I have a collection of text which has sentences either entirely in English or Hindi or Marathi with ids attached to each of these sentences as 0,1,2 respectively representing the language of the text.
The text irrespective of any language may have HTML tags, punctuation etc.
I could clean the English sentences using my code below:
import HTMLParser
import re
from nltk.corpus import stopwords
from collections import Counter
import pickle
from string import punctuation
#creating html_parser object
html_parser = HTMLParser.HTMLParser()
cachedStopWords = set(stopwords.words("english"))
def cleanText(text,lang_id):
if lang_id == 0:
str1 = ''.join(text).decode('iso-8859-1')
else:
str1 = ''.join(text).encode('utf-8')
str1 = html_parser.unescape(str1)
cleanr = re.compile('<.*?>')
cleantext = re.sub(cleanr, '', str1)
#print "cleantext before puncts removed : " + cleantext
clean_puncts = re.compile(r'[\s{}]+'.format(re.escape(punctuation)))

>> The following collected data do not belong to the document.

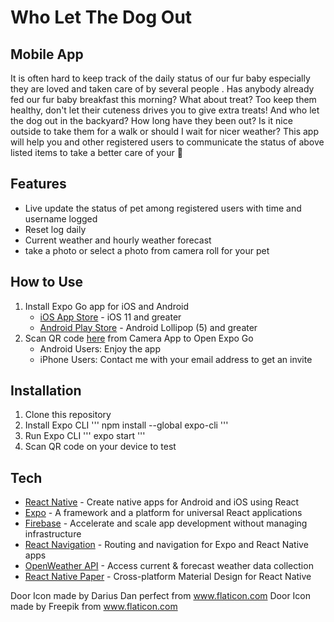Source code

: # Who Let The Dog Out


## Mobile App


It is often hard to keep track of the daily status of our fur baby especially they are loved and taken care of by several people . Has anybody already fed our fur baby breakfast this morning? What about treat? Too keep them healthy, don't let their cuteness drives you to give extra treats! And who let the dog out in the backyard? How long have they been out? Is it nice outside to take them for a walk or should I wait for nicer weather? This app will help you and other registered users to communicate the status of above listed items to take a better care of your 🐾


## Features


- Live update the status of pet among registered users with time and username logged
- Reset log daily
- Current weather and hourly weather forecast
- take a photo or select a photo from camera roll for your pet


## How to Use


1. Install Expo Go app for iOS and Android
    - [iOS App Store](https://itunes.com/apps/exponent) - iOS 11 and greater
    - [Android Play Store](https://play.google.com/store/apps/details?id=host.exp.exponent) - Android Lollipop (5) and greater
2. Scan QR code [here](https://expo.dev/@ayaka_y/who-let-the-dog-out) from Camera App to Open Expo Go
   - Android Users: Enjoy the app
   - iPhone Users: Contact me with your email address to get an invite


## Installation


1. Clone this repository
2. Install Expo CLI
    '''
    npm install --global expo-cli
    '''
3. Run Expo CLI
   '''
   expo start
   '''
4. Scan QR code on your device to test


## Tech


- [React Native](https://reactnative.dev/) - Create native apps for Android and iOS using React
- [Expo](https://expo.dev/) - A framework and a platform for universal React applications
- [Firebase](https://firebase.google.com/) - Accelerate and scale app development without managing infrastructure
- [React Navigation](https://reactnavigation.org/) - Routing and navigation for Expo and React Native apps
- [OpenWeather API](https://openweathermap.org/api) - Access current & forecast weather data collection
- [React Native Paper](https://callstack.github.io/react-native-paper/) - Cross-platform Material Design for React Native


Door Icon made by Darius Dan perfect from www.flaticon.com
Door Icon made by Freepik from www.flaticon.com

cleantext = re.sub(clean_puncts,' ',cleantext)
#print " cleantext after puncts removed : " + cleantext
cleanest = cleantext.lower()
if lang_id == 0:
cleanertext = ' '.join([word for word in cleanest.split() if word not in cachedStopWords])
words = re.findall(r"[\w']+", cleanertext)
words_final = [x.encode('UTF8') for x in words]
else:
words_final = cleanest.split()
return words_final
but it gives me the following error for Hindi and Marathi text as :
UnicodeDecodeError: 'ascii' codec can't decode byte 0xeb in position 104: ordinal not in range(128)
also, it removes all the words.
Hindi text is like
<p>भारत का इतिहास काफी समृद्ध एवं विस्तृत है। </p>
How can I do the same for Hindi or Marathi text?